Medical Necessity and Coding
Medical necessity is the cornerstone of healthcare billing. Even if the correct medical code is used, a claim can still be denied if the service is not considered medically necessary. For a claim to be paid, both clinical justification and proper coding must align.
This guide explains what medical necessity means, how it relates to coding, and how providers can document and code accurately to avoid claim denials.
1. What Is Medical Necessity?
Medical necessity means that a healthcare service:
Is needed to diagnose or treat a medical condition
Meets accepted standards of medical practice
Is appropriate for the patient’s symptoms
Is not primarily for convenience
Is safe and effective
Payers—such as Medicare, Medicaid, and private insurers—use medical necessity rules to determine whether a claim should be reimbursed.
Examples of services requiring medical necessity justification
Imaging (e.g., MRI, CT, ultrasound)
Lab tests
Procedures and surgeries
Hospital admissions
Durable medical equipment (DME)
If documentation does not support the need for the service, the payer can deny the claim—even if the CPT, HCPCS, or ICD-10 codes are correct.
2. How Medical Necessity Relates to Coding
Correct coding supports medical necessity but does not replace it.
Coding components that support medical necessity
• ICD-10-CM (Diagnosis Codes)
Explain why the service was needed.
These codes must clearly reflect the patient’s condition or symptoms.
• CPT/HCPCS (Procedure Codes)
Explain what service was performed.
The code must match what was done, documented, and needed.
To justify the service, the ICD-10 diagnosis must align with the CPT or HCPCS procedure.
3. The “Why” and the “What” Must Match
A critical rule:
The diagnosis (ICD-10) must justify the procedure (CPT/HCPCS).
Example:
CPT Code: 93000 – Electrocardiogram (ECG)
To be covered, ICD-10 diagnoses might include:
Chest pain
Shortness of breath
Irregular heartbeat
But if the diagnosis is “annual exam,” the ECG may be denied for lack of medical necessity.
4. Key Elements of Medical Necessity
1. Appropriate Diagnosis
Symptoms, abnormal findings, or clinical reasoning must support the need for the service.
2. Clear Documentation
Progress notes should include:
Chief complaint
History and symptoms
Clinical findings
Reasoning for tests or treatment
Treatment plan
3. Correct Coding
Codes must match the documentation—not assumptions or templates.
4. Compliance with Payer Policies
Medicare and insurers publish:
Local Coverage Determinations (LCDs)
National Coverage Determinations (NCDs)
Policy guidelines
These specify which diagnoses support which procedures.

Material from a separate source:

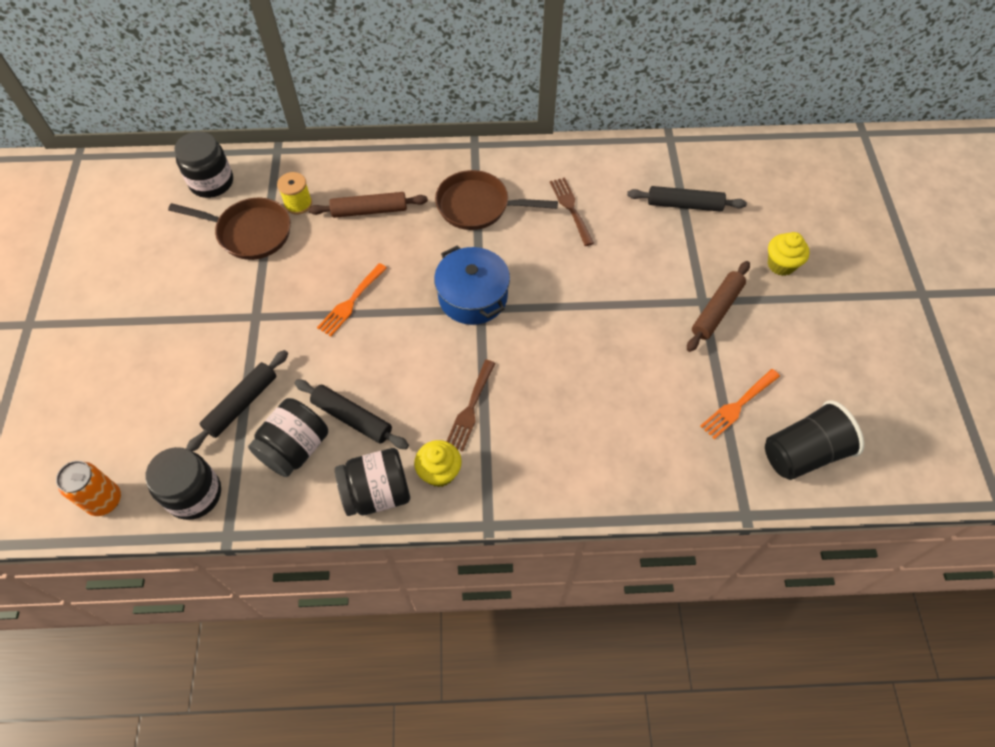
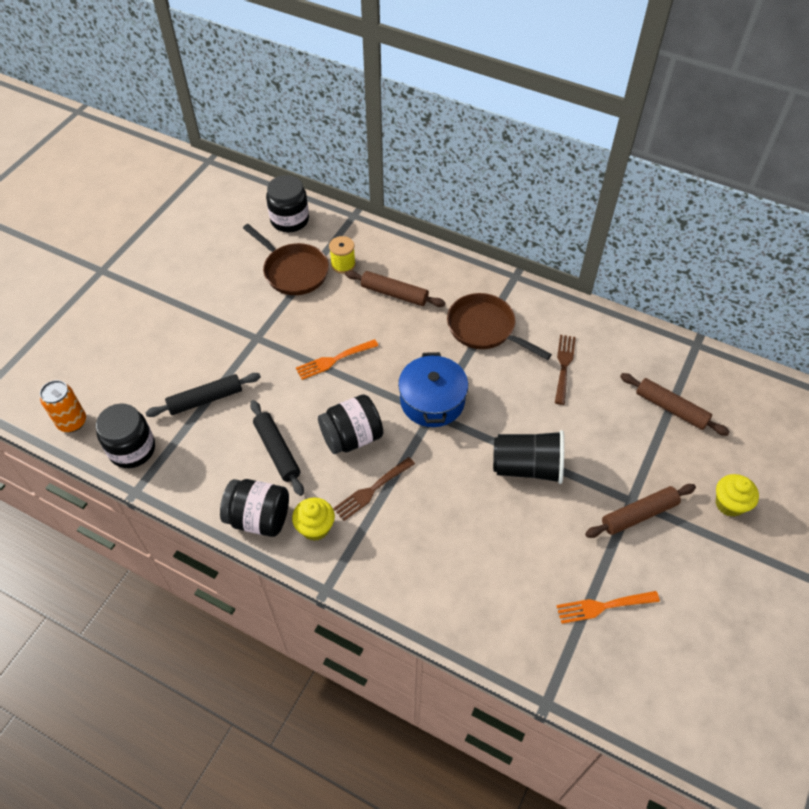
camera: 30 degrees right, 5 degrees down
(295, 448) = (221, 452): black jar -> black jar (352, 437)
(684, 205) = (671, 408): black rolling pin -> brown rolling pin
(803, 453) = (636, 680): black cup -> black cup (527, 467)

5. Common Reasons for Medical Necessity Denials
Diagnosis codes do not support the service
Insufficient documentation
No specific symptom documented
Use of unspecified diagnosis codes
Wrong CPT/HCPCS code chosen
Payer policy not followed
Example:
Ordering a “Vitamin D test” for general screening is usually not considered medically necessary.
6. Improving Medical Necessity Compliance
✔ Use specific ICD-10 codes
More specificity = clearer clinical justification.
✔ Educate providers on documentation
Providers should document:
Patient symptoms
Clinical assessment
Decision-making rationale
Response to treatment
✔ Map ICD-10 to CPT
Use diagnosis-to-procedure crosswalks to ensure alignment.
✔ Review payer coverage policies
Check LCDs/NCDs for allowable diagnoses.
✔ Avoid cloning/copy-paste documentation
Repeated or irrelevant information fails audits.
✔ Use coding audits and compliance checks
Regular internal audits reduce risk of denials and penalties.
7. Examples of Proper Medical Necessity Coding
Example 1: Diagnostic Imaging
Service: Knee X-ray (CPT 73560)
Justified by ICD-10:
Knee pain (M25.561)
Injury from fall (W19)
Not justified by:
General screening codes
Routine exam
Example 2: Laboratory Testing
Service: A1C test (CPT 83036)
Justified by ICD-10:
Diabetes (E11.9)
Prediabetes (R73.03)
Not justified by:
Non-specific codes like Z00.00 (general exam)
Example 3: EKG
Service: EKG (CPT 93000)
Justified by ICD-10:
Chest pain (R07.9)
Hypertension crisis (I10)
Palpitations (R00.2)
Not justified by:
No symptoms documented
8. Why Medical Necessity Matters
For Providers
Ensures proper reimbursement
Avoids audits and penalties
Supports accurate clinical care
For Patients
Avoids unexpected bills
Ensures appropriate and needed care
For Payers
Controls costs
Ensures evidence-based practice
9. Summary
Medical necessity ensures that healthcare services are clinically justified and appropriately coded. Coding accuracy alone is not enough—documentation must clearly show why a service was needed and match the procedure being billed.